● **Your task**:
Copy out the data below, switching "Source Extractor" to "SExtractor" wherever it appears. Leave everything else unchanged.
##### Exercise input #####
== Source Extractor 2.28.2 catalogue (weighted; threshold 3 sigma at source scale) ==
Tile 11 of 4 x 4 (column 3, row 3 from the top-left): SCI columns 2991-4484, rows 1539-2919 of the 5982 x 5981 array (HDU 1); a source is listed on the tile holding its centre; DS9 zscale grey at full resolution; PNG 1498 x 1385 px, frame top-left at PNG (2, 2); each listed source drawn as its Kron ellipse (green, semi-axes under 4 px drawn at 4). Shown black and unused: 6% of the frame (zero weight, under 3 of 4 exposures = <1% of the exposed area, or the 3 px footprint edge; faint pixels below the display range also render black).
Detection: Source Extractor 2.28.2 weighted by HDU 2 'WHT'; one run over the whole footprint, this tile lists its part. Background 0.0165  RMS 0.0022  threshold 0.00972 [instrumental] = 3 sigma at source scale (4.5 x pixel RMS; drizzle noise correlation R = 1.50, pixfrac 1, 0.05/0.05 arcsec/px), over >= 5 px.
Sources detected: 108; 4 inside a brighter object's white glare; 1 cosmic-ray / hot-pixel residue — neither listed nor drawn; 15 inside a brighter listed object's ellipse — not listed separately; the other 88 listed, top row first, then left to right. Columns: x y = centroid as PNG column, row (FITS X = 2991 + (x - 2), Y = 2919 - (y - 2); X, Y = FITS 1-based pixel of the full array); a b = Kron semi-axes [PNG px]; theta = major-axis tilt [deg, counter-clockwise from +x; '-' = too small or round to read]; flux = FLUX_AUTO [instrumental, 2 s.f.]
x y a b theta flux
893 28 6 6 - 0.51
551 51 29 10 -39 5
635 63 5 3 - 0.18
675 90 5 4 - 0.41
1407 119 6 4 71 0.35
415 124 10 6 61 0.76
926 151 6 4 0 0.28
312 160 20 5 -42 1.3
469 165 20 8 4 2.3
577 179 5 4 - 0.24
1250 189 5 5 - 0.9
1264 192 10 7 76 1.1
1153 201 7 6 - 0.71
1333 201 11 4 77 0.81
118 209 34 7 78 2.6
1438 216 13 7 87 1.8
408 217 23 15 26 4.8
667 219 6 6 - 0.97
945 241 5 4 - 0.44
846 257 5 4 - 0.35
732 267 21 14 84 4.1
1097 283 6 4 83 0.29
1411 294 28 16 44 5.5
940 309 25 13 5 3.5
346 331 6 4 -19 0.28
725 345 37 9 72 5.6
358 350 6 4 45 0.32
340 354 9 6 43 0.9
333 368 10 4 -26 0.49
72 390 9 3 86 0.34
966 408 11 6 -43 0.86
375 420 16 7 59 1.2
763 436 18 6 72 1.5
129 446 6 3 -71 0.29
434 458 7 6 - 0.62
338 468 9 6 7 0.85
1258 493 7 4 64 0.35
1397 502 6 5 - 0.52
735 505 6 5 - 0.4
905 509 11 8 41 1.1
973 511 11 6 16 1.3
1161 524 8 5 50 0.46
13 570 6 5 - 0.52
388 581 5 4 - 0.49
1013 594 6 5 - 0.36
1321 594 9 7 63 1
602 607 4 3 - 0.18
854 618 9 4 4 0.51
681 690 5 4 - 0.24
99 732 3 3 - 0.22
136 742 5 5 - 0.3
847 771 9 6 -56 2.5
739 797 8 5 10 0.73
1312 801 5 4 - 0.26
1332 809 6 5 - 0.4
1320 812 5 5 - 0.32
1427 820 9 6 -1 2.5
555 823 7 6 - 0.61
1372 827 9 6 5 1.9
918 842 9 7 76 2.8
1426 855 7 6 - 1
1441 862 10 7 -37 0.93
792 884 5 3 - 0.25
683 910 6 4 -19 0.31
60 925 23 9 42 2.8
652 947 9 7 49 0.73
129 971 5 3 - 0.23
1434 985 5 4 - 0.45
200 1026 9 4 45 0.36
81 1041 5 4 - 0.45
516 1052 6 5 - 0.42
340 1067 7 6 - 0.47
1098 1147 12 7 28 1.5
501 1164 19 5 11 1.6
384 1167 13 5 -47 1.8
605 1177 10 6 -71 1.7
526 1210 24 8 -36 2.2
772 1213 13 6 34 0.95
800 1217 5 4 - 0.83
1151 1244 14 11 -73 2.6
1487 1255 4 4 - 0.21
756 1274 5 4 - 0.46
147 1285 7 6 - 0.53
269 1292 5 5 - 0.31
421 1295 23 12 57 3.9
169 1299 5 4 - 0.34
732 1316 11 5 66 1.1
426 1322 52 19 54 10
#####
● **In response**:
== SExtractor 2.28.2 catalogue (weighted; threshold 3 sigma at source scale) ==
Tile 11 of 4 x 4 (column 3, row 3 from the top-left): SCI columns 2991-4484, rows 1539-2919 of the 5982 x 5981 array (HDU 1); a source is listed on the tile holding its centre; DS9 zscale grey at full resolution; PNG 1498 x 1385 px, frame top-left at PNG (2, 2); each listed source drawn as its Kron ellipse (green, semi-axes under 4 px drawn at 4). Shown black and unused: 6% of the frame (zero weight, under 3 of 4 exposures = <1% of the exposed area, or the 3 px footprint edge; faint pixels below the display range also render black).
Detection: SExtractor 2.28.2 weighted by HDU 2 'WHT'; one run over the whole footprint, this tile lists its part. Background 0.0165  RMS 0.0022  threshold 0.00972 [instrumental] = 3 sigma at source scale (4.5 x pixel RMS; drizzle noise correlation R = 1.50, pixfrac 1, 0.05/0.05 arcsec/px), over >= 5 px.
Sources detected: 108; 4 inside a brighter object's white glare; 1 cosmic-ray / hot-pixel residue — neither listed nor drawn; 15 inside a brighter listed object's ellipse — not listed separately; the other 88 listed, top row first, then left to right. Columns: x y = centroid as PNG column, row (FITS X = 2991 + (x - 2), Y = 2919 - (y - 2); X, Y = FITS 1-based pixel of the full array); a b = Kron semi-axes [PNG px]; theta = major-axis tilt [deg, counter-clockwise from +x; '-' = too small or round to read]; flux = FLUX_AUTO [instrumental, 2 s.f.]
x y a b theta flux
893 28 6 6 - 0.51
551 51 29 10 -39 5
635 63 5 3 - 0.18
675 90 5 4 - 0.41
1407 119 6 4 71 0.35
415 124 10 6 61 0.76
926 151 6 4 0 0.28
312 160 20 5 -42 1.3
469 165 20 8 4 2.3
577 179 5 4 - 0.24
1250 189 5 5 - 0.9
1264 192 10 7 76 1.1
1153 201 7 6 - 0.71
1333 201 11 4 77 0.81
118 209 34 7 78 2.6
1438 216 13 7 87 1.8
408 217 23 15 26 4.8
667 219 6 6 - 0.97
945 241 5 4 - 0.44
846 257 5 4 - 0.35
732 267 21 14 84 4.1
1097 283 6 4 83 0.29
1411 294 28 16 44 5.5
940 309 25 13 5 3.5
346 331 6 4 -19 0.28
725 345 37 9 72 5.6
358 350 6 4 45 0.32
340 354 9 6 43 0.9
333 368 10 4 -26 0.49
72 390 9 3 86 0.34
966 408 11 6 -43 0.86
375 420 16 7 59 1.2
763 436 18 6 72 1.5
129 446 6 3 -71 0.29
434 458 7 6 - 0.62
338 468 9 6 7 0.85
1258 493 7 4 64 0.35
1397 502 6 5 - 0.52
735 505 6 5 - 0.4
905 509 11 8 41 1.1
973 511 11 6 16 1.3
1161 524 8 5 50 0.46
13 570 6 5 - 0.52
388 581 5 4 - 0.49
1013 594 6 5 - 0.36
1321 594 9 7 63 1
602 607 4 3 - 0.18
854 618 9 4 4 0.51
681 690 5 4 - 0.24
99 732 3 3 - 0.22
136 742 5 5 - 0.3
847 771 9 6 -56 2.5
739 797 8 5 10 0.73
1312 801 5 4 - 0.26
1332 809 6 5 - 0.4
1320 812 5 5 - 0.32
1427 820 9 6 -1 2.5
555 823 7 6 - 0.61
1372 827 9 6 5 1.9
918 842 9 7 76 2.8
1426 855 7 6 - 1
1441 862 10 7 -37 0.93
792 884 5 3 - 0.25
683 910 6 4 -19 0.31
60 925 23 9 42 2.8
652 947 9 7 49 0.73
129 971 5 3 - 0.23
1434 985 5 4 - 0.45
200 1026 9 4 45 0.36
81 1041 5 4 - 0.45
516 1052 6 5 - 0.42
340 1067 7 6 - 0.47
1098 1147 12 7 28 1.5
501 1164 19 5 11 1.6
384 1167 13 5 -47 1.8
605 1177 10 6 -71 1.7
526 1210 24 8 -36 2.2
772 1213 13 6 34 0.95
800 1217 5 4 - 0.83
1151 1244 14 11 -73 2.6
1487 1255 4 4 - 0.21
756 1274 5 4 - 0.46
147 1285 7 6 - 0.53
269 1292 5 5 - 0.31
421 1295 23 12 57 3.9
169 1299 5 4 - 0.34
732 1316 11 5 66 1.1
426 1322 52 19 54 10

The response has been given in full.